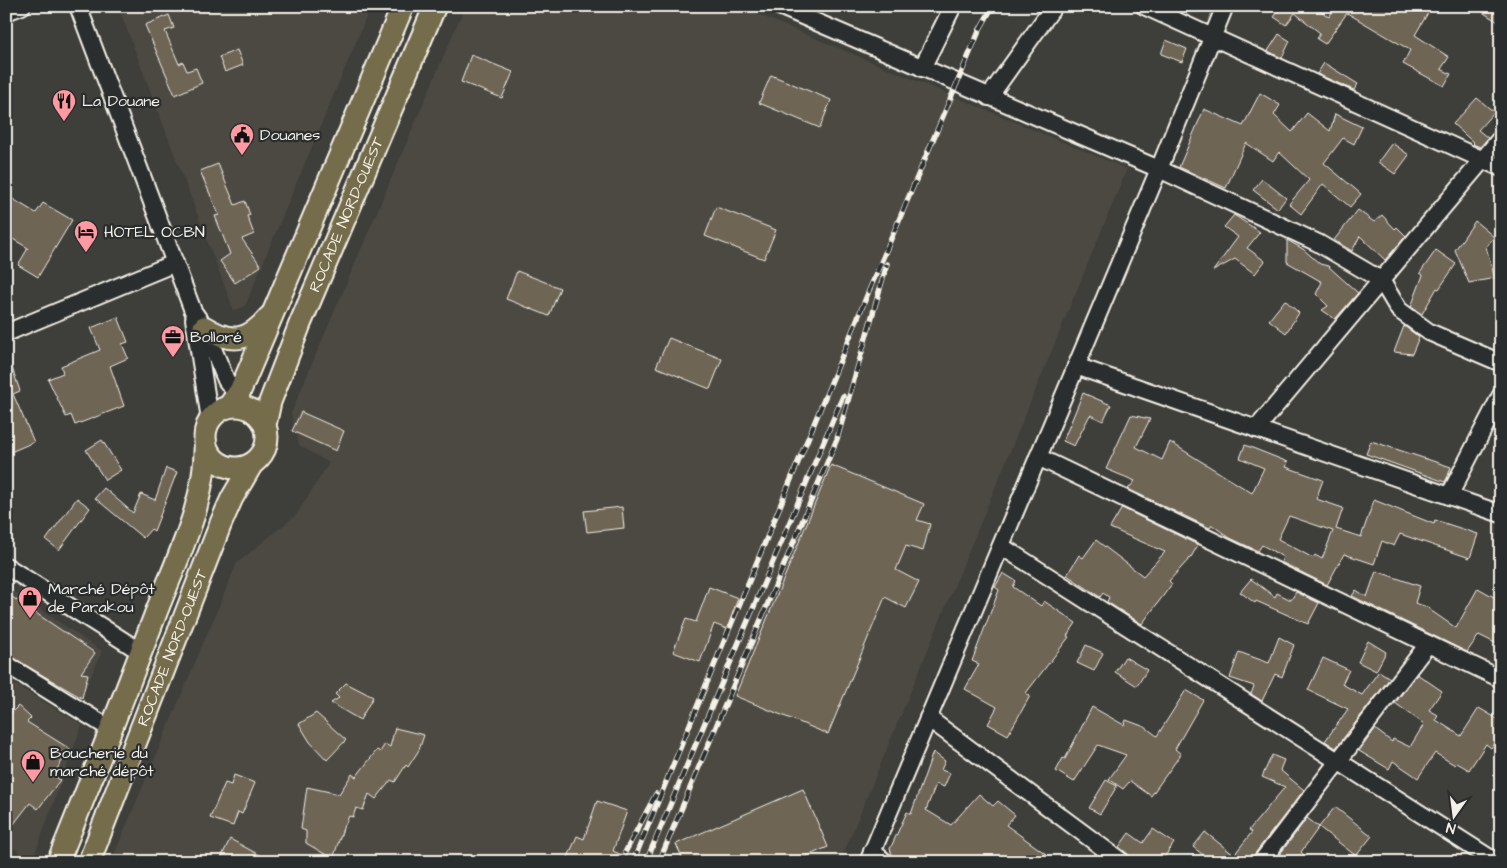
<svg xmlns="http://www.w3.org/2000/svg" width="1507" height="868" viewBox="0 0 1507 868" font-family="'Architects Daughter',sans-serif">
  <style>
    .built { fill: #4c4a42 }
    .building { fill: #6e6555; stroke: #f4f1e8; fill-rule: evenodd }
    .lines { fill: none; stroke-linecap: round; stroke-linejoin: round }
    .minor-casing { stroke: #f4f1e8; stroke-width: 20 }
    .major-casing { stroke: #f4f1e8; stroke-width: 25 }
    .minor { stroke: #2a2d2e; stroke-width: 16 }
    .major { stroke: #746c4b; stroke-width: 21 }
    .rail-casing { stroke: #f4f1e8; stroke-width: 5.5 }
    .rail { stroke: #2a2d2e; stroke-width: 4; stroke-dasharray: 11; stroke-linecap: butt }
    .labels { text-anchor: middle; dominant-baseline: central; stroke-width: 4.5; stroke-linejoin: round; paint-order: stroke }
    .poi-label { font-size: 16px; fill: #f4f1e8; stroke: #2a2d2e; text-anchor: start }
    .street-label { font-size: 16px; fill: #f4f1e8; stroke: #2a2d2e }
  </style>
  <rect width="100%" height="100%" fill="#3e3e3a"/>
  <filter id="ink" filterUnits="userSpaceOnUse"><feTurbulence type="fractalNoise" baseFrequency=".02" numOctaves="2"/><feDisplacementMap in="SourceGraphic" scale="10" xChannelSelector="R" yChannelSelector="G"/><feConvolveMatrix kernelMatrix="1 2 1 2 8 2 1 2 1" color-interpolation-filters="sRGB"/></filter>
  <g filter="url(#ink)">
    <g class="built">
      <polygon points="118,6 371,6 245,306 234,311"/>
      <polygon points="465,6 546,6 564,13 567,6 738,6 1127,169 840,862 111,862 237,563 296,515 329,463 299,445 291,413"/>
      <polygon points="6,586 102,651 79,703 6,655"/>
      <polygon points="6,679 82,725 32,862 6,842"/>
    </g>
    <g class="building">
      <polygon points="1282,6 1314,6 1329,17 1336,6 1432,6 1415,35 1449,57 1441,69 1451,74 1444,86 1403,64 1410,50 1347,13 1325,44 1317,39 1320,33 1295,13 1286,25 1274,17"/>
      <polygon points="1473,6 1501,6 1501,24"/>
      <polygon points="169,15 174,28 165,31 179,64 183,62 187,71 196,68 202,83 175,95 145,25"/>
      <polygon points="1279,34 1290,41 1282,58 1268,51"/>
      <polygon points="1166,40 1187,49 1182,62 1161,54"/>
      <polygon points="237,50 243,65 225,72 219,57"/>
      <polygon points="471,55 513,72 502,98 461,82"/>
      <polygon points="1324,63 1358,84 1354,90 1317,74"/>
      <polygon points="771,75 831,100 820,128 759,103"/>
      <polygon points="1260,93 1280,105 1274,115 1292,132 1307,113 1330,131 1335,114 1362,127 1354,144 1343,138 1324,163 1361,194 1350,207 1323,184 1301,214 1289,204 1309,180 1279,152 1273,161 1246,143 1226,188 1179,167 1204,109 1243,126"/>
      <polygon points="1477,98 1494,112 1478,130 1488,138 1480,147 1473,144 1474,143 1453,124"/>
      <polygon points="1392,143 1409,155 1395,174 1378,162"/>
      <polygon points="218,164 235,205 245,201 250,215 247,216 254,234 242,239 261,266 235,283 220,261 230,254 215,216 219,215 200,171"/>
      <polygon points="1262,179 1286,198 1278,209 1253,190"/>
      <polygon points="6,195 36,213 43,203 72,220 38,277 18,265 28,248 6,235"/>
      <polygon points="716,207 776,230 764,259 705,236"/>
      <polygon points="1358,210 1374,222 1382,215 1395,229 1397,227 1406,236 1385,260 1360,236 1352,251 1334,240"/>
      <polygon points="1234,215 1260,232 1247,248 1265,261 1255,274 1235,259 1213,271 1238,237 1224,227"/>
      <polygon points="1475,221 1494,237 1486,247 1495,278 1469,283 1455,250"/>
      <polygon points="1287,240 1303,249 1320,264 1328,266 1358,293 1335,319 1322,310 1328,306 1316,294 1322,282 1287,262"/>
      <polygon points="1436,250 1456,264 1439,289 1437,288 1422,314 1411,307 1423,275 1420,273"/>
      <polygon points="517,271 560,288 549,316 506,299"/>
      <polygon points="1285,300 1299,313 1286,333 1269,320"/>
      <polygon points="118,317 128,342 122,344 128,358 110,366 124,406 75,425 71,415 66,417 48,379 63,373 61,366 100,350 91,328"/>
      <polygon points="1404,326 1419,337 1412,354 1394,352"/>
      <polygon points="669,338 722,359 710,389 656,367"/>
      <polygon points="8,356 20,391 13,394 34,442 6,454"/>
      <polygon points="1083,393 1111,405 1103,421 1090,415 1074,446 1063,441"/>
      <polygon points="301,412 344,431 336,451 292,431"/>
      <path d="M 1131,415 L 1150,419 L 1136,447 L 1162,460 L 1170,442 L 1252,493 L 1264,468 L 1240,458 L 1245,445 L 1288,462 L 1286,467 L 1323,480 L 1316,499 L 1343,508 L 1336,529 L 1361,537 L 1374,500 L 1434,524 L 1435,520 L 1478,534 L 1470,558 L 1400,534 L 1394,546 L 1382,541 L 1374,564 L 1344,554 L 1327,585 L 1281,562 L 1283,557 L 1262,545 L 1258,551 L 1230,538 L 1212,525 L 1210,528 L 1128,489 L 1135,481 L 1106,469 ZM 1289,516 L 1333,531 L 1322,559 L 1315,555 L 1313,558 L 1278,539 Z"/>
      <polygon points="102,440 121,470 105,480 86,450"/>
      <polygon points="1371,441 1451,467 1448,476 1445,482 1366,454"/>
      <polygon points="831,465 924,504 917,520 930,524 923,551 906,546 896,570 919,582 906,608 885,597 828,734 735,696"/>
      <polygon points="166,468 177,472 154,531 151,529 143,538 95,498 104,488 133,513 141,494 155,500"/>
      <polygon points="77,498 90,508 59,550 46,540"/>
      <polygon points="622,507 624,528 587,532 584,511"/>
      <polygon points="1122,508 1198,545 1191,557 1169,581 1172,584 1142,624 1107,602 1109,597 1103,593 1100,597 1067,575 1079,555 1083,558 1096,540 1143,576 1165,552 1110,528"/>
      <polygon points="1376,571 1420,586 1415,603 1430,608 1430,610 1456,628 1478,588 1501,601 1501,646 1479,635 1467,652 1352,596 1356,590 1367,597"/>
      <polygon points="1003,573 1016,581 1013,587 1041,606 1044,601 1076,623 1067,636 1069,637 1026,693 1030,696 1008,735 988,724 997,707 965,689 979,664 972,661 999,590 995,587"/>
      <polygon points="1251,579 1275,597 1277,593 1291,600 1296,592 1319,603 1308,624 1256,601 1255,603 1240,592"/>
      <polygon points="709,587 738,598 727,629 714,624 700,662 673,652 686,619 696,622"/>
      <polygon points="6,593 95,653 81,673 88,674 82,698 6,654"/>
      <polygon points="1279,637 1294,645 1282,677 1275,674 1262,701 1251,694 1254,686 1230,678 1239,652 1269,663"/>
      <polygon points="1368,641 1386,652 1376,671 1358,662"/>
      <polygon points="1086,645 1103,653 1094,671 1077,663"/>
      <polygon points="1125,657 1147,670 1137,686 1115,672"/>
      <polygon points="1323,658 1349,670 1342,684 1362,695 1379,671 1390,678 1336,748 1325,741 1348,709 1308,690"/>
      <polygon points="1417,674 1442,691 1429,710 1438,715 1436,720 1461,736 1479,708 1501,721 1501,732 1491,748 1486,744 1469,770 1457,763 1455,765 1435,753 1418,778 1393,761 1389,769 1359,751 1375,729 1392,742 1393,739 1410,747 1424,724 1395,703"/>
      <polygon points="346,683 373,697 360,720 331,703 339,698 335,694"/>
      <polygon points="1186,690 1203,700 1175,749 1181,754 1151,796 1130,781 1123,789 1109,779 1126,755 1098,745 1074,782 1056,771 1063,758 1065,759 1092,707 1124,725 1126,720 1145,727 1157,736"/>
      <polygon points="18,706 31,718 27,722 70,749 53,775 60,780 38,809 30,803 6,834 6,718"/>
      <polygon points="316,713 346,740 327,760 310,742 299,724"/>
      <polygon points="395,728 424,735 419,750 408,767 406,765 395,782 391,780 376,799 369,794 363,810 356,808 353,817 349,816 345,825 344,825 333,859 306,843 306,831 301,829 307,787 339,794 352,774 356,777 377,750 380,752 385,744 390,747"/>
      <polygon points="933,752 945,761 941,770 950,773 944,787 936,784 926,810 951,825 979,794 993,806 998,801 1015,815 1006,825 1046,854 1040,862 895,862 890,849 907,812 911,814"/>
      <polygon points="1272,755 1284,760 1280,770 1304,790 1253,856 1251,862 1212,862 1193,847 1205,832 1234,855 1252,832 1249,830 1285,787 1262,777"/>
      <polygon points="234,775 255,783 242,814 238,812 233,826 210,818 225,783 231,785"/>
      <polygon points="1106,780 1117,786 1100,814 1089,808"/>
      <polygon points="803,789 828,847 793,862 684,862 676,844"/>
      <polygon points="597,801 627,811 613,851 637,862 566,862 577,836 584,839"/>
      <polygon points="1335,807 1372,836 1356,856 1319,827"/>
      <polygon points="1307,818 1319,827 1301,852 1311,862 1281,862 1277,858"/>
      <polygon points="1153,829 1174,843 1161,862 1132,862 1128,854 1119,847 1129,833 1143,843"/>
      <polygon points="230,839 272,862 219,862"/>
    </g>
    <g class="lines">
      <g class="minor-casing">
        <g id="minor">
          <polyline points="78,6 193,311 204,327 226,380 246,407"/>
          <polyline points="779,6 1159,169 1318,243 1381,280 1399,310 1429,332 1501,363"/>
          <polyline points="1144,6 1501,168"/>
          <polyline points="6,12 22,6"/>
          <polyline points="922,68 953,6"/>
          <polyline points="989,97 1054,6"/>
          <polyline points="194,319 209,413 208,423"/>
          <polyline points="6,333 175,263"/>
          <polyline points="1076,366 1501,514"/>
          <polyline points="1256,429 1501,138"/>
          <polyline points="1038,457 1501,679"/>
          <polyline points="1449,496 1501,395"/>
          <polyline points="1001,546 1496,862"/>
          <polyline points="6,566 141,652"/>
          <polyline points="6,664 112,730"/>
          <polyline points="928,718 1122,862"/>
          <polyline points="872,851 885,862"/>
          <polyline points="868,862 1159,169 1225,6"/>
          <polyline points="1261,862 1428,644"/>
        </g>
      </g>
      <g class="major-casing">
        <g id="major">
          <path d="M 204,327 C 231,344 248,342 269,317"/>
          <circle cx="236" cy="437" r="31"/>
          <polyline points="228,407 240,391 403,6"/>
          <path id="s1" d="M 265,425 L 270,402 L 300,324 L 435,6"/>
          <path d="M 58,862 C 91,781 123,699 154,618 C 175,562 208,501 205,440"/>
          <path id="s2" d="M 89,862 L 221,523 L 232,498 L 252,464"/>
        </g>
      </g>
      <use href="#minor" class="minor"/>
      <use href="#major" class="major"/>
      <g class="rail-casing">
        <g id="rail">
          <polyline points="620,862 656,794"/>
          <polyline points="633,862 868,293 980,29 993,6"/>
          <polyline points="646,862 843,396"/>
          <polyline points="659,862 837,439 887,264"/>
        </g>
      </g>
      <use href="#rail" class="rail"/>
    </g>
  </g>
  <defs>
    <g id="restaurant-pin" transform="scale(1.25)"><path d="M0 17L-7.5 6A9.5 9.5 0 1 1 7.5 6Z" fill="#ff9aa2" stroke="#2a2d2e"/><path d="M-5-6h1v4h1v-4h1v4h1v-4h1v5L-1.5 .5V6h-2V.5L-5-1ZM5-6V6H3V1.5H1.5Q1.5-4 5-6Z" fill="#111"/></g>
    <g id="civic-pin" transform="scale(1.25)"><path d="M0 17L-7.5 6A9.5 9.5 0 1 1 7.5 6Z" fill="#ff9aa2" stroke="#2a2d2e"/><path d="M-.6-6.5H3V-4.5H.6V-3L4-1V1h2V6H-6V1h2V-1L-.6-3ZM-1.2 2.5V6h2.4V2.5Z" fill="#111"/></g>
    <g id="hotel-pin" transform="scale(1.25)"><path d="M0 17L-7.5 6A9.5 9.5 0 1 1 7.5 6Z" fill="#ff9aa2" stroke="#2a2d2e"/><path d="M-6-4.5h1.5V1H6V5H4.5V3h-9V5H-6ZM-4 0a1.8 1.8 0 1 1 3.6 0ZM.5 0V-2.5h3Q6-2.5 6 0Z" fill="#111"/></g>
    <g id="office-pin" transform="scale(1.25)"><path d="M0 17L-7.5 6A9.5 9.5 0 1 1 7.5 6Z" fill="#ff9aa2" stroke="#2a2d2e"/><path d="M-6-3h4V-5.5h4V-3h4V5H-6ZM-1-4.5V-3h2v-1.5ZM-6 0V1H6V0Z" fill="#111"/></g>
    <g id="shop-pin" transform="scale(1.25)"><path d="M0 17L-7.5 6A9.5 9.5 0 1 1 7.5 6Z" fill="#ff9aa2" stroke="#2a2d2e"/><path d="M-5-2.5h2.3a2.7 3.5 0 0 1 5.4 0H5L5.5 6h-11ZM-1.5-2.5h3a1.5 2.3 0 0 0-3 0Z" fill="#111"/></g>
  </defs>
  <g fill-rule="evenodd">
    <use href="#restaurant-pin" x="64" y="101"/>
    <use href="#civic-pin" x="242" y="135"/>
    <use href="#hotel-pin" x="86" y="232"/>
    <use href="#office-pin" x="173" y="337"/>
    <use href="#shop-pin" x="30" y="598"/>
    <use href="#shop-pin" x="33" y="762"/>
  </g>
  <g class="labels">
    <g class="poi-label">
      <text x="82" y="101">La Douane</text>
      <text x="260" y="135">Douanes</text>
      <text x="104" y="232">HOTEL OCBN</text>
      <text x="190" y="337">Bolloré</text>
      <text x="48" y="589">Marché Dépôt<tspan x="48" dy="18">de Parakou</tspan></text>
      <text x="50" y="753">Boucherie du<tspan x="50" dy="18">marché dépôt</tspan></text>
    </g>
    <g class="street-label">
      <text stroke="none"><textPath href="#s1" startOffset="226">ROCADE NORD-OUEST</textPath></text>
      <text stroke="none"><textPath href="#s2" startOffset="230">ROCADE NORD-OUEST</textPath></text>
    </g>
  </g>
  <rect width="1507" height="868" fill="none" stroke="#2a2d2e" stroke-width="25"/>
  <rect x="12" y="12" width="1482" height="843" fill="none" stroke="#f4f1e8" stroke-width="2" filter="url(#ink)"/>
  <g transform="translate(1454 816) rotate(194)" stroke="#2a2d2e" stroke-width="4" paint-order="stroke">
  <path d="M0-4L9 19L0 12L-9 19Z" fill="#f4f1e8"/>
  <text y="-8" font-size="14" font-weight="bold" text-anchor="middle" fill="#f4f1e8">N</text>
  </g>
</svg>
■ ■ ■ ■
Look above for the line holding "none; stroke-linecap: round;". Print it and every line after it, exactly, through the line holding "#f4f1e8; stroke-width: 25".

RESPONSE:
    .lines { fill: none; stroke-linecap: round; stroke-linejoin: round }
    .minor-casing { stroke: #f4f1e8; stroke-width: 20 }
    .major-casing { stroke: #f4f1e8; stroke-width: 25 }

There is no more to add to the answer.